## EXERCISE
Collect from the data below each line with "shadow".

## DATA PROVIDED
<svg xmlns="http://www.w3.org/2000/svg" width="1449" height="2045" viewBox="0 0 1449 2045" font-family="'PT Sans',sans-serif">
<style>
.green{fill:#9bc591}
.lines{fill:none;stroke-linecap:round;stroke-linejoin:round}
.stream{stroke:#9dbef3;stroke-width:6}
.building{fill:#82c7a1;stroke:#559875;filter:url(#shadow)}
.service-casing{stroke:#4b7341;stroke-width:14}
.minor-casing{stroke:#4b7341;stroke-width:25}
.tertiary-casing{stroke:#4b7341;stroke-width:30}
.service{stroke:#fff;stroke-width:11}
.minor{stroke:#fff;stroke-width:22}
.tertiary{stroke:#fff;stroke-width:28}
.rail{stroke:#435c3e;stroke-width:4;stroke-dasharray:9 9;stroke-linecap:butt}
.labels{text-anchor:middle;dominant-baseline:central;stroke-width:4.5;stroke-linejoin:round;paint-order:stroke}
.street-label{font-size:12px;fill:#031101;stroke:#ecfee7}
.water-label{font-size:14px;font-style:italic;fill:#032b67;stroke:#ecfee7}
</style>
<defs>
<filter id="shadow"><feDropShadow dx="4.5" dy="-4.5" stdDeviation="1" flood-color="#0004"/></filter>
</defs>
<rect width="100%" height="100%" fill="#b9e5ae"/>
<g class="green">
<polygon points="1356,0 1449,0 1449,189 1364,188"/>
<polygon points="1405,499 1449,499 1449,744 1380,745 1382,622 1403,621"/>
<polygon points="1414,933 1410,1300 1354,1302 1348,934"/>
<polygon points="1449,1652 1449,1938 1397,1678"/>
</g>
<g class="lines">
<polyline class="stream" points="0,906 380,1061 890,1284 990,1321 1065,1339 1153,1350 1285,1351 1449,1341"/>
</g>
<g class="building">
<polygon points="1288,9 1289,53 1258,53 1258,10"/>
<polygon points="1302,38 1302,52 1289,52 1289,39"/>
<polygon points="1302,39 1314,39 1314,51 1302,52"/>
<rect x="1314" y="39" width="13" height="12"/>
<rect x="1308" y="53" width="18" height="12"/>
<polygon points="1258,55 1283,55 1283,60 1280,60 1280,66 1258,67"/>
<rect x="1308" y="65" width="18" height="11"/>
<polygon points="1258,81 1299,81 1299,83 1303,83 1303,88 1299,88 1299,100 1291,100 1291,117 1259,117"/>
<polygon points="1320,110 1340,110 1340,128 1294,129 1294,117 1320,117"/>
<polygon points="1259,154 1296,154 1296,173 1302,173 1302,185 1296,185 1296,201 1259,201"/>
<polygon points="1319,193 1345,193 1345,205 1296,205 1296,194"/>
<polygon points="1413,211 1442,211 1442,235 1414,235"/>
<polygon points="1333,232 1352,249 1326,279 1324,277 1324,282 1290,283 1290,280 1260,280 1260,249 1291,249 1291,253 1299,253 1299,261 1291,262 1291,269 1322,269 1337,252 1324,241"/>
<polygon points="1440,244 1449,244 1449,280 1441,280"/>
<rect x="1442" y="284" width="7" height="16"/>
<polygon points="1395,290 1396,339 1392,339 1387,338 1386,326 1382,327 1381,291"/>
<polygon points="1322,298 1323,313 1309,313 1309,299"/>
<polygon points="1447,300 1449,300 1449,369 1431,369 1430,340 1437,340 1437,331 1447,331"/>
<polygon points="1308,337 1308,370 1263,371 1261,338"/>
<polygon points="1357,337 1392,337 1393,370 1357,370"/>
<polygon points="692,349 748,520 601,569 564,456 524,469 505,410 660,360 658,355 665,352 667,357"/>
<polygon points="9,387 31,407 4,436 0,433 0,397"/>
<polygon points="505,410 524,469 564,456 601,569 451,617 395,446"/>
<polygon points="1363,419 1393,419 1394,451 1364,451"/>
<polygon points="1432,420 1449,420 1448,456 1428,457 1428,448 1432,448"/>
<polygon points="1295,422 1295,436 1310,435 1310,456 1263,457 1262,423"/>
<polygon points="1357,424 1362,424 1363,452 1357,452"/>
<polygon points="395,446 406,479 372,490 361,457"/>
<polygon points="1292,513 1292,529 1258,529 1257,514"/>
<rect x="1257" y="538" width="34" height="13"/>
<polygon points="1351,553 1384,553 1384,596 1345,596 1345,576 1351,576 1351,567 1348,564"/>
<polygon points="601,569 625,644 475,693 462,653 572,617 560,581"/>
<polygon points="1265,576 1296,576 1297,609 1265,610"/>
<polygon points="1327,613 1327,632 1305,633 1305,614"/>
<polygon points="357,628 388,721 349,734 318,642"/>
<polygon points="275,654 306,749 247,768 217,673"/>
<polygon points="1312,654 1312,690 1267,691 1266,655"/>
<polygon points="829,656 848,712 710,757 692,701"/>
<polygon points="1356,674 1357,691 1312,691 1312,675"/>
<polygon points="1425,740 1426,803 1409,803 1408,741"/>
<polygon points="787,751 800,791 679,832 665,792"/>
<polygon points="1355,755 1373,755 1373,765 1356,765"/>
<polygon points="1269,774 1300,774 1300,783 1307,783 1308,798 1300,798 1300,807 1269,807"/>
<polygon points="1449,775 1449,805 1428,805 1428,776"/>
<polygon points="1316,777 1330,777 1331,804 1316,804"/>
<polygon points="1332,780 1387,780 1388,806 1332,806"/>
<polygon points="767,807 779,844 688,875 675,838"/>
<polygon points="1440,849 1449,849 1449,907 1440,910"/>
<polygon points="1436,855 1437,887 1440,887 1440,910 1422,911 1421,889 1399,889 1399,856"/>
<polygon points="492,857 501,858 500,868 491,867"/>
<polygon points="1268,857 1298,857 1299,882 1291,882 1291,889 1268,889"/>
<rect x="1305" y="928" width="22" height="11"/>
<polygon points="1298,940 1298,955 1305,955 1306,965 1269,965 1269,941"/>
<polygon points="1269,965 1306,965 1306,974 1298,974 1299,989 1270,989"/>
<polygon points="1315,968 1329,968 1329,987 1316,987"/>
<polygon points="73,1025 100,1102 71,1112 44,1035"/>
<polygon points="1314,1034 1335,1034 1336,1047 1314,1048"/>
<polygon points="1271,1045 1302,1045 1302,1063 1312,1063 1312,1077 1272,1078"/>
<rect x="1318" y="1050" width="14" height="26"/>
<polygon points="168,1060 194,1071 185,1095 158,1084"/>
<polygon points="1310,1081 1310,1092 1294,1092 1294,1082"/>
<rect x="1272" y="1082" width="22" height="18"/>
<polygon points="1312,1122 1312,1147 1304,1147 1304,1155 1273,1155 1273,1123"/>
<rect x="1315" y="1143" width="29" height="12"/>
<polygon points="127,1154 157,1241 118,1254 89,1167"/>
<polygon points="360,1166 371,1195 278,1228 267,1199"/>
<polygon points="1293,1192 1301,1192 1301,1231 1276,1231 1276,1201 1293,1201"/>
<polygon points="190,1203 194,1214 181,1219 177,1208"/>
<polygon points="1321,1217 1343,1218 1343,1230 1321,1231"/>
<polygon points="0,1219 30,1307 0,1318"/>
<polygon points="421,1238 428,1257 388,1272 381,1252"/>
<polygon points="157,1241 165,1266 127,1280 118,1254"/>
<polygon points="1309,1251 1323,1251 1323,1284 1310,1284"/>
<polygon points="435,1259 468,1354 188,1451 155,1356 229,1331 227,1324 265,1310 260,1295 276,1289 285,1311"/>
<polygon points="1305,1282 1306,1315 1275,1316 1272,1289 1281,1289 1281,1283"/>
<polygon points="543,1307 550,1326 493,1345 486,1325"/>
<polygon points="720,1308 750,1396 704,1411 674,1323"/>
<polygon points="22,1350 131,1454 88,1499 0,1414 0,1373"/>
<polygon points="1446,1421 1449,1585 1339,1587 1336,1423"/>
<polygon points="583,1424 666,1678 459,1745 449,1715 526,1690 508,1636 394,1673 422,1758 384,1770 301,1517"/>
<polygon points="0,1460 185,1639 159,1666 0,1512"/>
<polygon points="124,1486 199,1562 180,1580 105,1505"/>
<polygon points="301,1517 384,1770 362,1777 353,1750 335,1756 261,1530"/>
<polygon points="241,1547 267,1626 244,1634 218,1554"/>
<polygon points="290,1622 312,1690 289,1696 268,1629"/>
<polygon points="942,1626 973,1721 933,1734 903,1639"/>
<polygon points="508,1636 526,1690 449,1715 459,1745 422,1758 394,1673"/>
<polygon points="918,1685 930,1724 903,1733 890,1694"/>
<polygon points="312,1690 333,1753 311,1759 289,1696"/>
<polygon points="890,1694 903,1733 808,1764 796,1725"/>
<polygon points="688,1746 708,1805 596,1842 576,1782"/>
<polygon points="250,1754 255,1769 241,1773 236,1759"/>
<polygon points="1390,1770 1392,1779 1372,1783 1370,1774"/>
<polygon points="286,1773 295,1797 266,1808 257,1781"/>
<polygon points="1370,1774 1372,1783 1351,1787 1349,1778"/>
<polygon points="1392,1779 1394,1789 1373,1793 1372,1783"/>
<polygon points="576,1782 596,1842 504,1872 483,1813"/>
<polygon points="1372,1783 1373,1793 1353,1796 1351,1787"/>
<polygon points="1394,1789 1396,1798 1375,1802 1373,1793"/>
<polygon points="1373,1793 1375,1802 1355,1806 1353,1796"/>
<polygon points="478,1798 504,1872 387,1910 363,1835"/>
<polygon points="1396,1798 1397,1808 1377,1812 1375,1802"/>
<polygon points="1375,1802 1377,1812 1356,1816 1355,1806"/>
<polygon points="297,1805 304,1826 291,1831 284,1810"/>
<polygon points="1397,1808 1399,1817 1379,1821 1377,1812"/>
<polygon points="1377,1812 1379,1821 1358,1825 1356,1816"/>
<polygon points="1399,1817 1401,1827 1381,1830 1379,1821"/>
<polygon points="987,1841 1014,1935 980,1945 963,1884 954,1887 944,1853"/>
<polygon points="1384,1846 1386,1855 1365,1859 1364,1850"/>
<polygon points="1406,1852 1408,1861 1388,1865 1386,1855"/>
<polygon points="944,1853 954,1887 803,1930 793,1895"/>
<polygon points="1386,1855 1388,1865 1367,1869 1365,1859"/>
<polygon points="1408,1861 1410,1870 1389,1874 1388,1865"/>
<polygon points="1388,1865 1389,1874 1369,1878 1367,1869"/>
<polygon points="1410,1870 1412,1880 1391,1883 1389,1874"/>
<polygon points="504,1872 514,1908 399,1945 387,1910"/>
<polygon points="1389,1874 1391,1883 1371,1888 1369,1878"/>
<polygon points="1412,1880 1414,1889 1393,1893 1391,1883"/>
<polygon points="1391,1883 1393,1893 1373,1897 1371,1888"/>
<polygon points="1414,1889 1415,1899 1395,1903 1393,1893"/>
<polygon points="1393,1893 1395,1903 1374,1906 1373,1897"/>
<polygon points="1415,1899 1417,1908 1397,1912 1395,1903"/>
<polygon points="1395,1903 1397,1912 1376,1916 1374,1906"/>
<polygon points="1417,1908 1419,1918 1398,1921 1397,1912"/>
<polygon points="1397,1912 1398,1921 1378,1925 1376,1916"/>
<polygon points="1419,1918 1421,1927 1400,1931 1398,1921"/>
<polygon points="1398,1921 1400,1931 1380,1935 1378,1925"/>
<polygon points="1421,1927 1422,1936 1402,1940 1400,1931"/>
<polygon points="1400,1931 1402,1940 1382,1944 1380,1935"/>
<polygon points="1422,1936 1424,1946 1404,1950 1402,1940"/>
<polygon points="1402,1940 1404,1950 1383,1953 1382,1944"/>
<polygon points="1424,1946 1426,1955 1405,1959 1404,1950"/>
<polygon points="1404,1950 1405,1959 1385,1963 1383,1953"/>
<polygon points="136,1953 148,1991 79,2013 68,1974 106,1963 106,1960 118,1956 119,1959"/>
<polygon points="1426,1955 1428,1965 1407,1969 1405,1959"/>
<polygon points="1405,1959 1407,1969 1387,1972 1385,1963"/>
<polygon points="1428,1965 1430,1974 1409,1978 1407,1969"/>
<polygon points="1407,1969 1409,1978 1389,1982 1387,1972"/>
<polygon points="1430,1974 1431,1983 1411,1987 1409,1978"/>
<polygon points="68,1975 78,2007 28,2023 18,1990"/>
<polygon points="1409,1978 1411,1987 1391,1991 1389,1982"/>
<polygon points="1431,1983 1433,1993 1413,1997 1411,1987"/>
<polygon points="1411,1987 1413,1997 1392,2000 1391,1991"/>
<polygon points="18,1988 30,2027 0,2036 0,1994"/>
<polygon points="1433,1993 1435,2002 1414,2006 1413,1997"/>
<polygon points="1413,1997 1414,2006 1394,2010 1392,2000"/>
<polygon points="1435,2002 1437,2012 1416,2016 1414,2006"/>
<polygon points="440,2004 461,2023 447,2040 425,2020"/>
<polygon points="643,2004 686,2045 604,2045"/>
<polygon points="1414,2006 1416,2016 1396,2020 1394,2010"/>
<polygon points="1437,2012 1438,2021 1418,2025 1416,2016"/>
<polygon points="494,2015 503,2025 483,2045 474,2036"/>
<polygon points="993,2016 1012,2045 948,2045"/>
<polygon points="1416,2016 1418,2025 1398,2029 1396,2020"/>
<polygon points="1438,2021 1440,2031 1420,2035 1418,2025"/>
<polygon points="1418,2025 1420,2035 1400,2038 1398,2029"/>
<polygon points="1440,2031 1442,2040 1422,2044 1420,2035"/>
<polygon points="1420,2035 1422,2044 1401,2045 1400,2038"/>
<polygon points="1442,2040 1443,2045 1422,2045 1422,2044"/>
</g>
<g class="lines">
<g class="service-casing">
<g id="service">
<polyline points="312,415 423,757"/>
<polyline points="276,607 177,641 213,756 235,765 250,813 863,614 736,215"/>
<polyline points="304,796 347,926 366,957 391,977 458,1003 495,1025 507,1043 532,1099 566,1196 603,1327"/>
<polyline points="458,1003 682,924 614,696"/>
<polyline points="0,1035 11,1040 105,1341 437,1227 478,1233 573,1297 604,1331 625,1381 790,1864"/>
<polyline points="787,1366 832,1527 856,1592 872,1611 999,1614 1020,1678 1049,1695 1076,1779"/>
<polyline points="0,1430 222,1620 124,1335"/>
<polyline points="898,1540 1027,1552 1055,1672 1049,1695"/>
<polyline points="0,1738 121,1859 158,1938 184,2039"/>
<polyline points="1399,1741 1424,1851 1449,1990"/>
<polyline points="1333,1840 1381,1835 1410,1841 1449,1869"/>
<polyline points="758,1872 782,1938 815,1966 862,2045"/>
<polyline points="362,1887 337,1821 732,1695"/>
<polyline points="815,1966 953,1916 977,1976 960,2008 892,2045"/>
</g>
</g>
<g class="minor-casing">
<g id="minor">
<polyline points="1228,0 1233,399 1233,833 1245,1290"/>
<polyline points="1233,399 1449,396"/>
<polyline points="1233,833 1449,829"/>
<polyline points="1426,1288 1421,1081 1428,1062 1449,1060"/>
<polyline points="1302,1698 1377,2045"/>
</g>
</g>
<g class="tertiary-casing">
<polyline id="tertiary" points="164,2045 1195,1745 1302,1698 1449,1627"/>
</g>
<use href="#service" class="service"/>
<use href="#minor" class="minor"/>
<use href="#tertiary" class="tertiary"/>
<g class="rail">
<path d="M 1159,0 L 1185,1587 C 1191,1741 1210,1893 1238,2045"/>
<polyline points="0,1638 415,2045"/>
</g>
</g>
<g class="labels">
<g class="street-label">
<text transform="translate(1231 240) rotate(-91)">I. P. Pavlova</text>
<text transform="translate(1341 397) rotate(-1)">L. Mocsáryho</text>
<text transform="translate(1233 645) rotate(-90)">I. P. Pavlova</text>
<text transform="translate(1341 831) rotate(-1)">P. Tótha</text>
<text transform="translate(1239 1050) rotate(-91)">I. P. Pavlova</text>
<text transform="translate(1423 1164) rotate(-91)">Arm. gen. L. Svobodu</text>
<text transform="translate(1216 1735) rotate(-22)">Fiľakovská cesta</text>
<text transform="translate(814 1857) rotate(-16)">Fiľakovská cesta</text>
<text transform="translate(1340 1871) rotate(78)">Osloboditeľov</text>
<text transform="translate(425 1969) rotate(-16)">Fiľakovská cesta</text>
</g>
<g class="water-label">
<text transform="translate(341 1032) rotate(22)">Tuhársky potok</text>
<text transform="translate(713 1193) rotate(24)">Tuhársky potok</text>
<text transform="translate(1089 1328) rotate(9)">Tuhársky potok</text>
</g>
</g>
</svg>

## SOLUTION TO THIS TASK
.building{fill:#82c7a1;stroke:#559875;filter:url(#shadow)}
<filter id="shadow"><feDropShadow dx="4.5" dy="-4.5" stdDeviation="1" flood-color="#0004"/></filter>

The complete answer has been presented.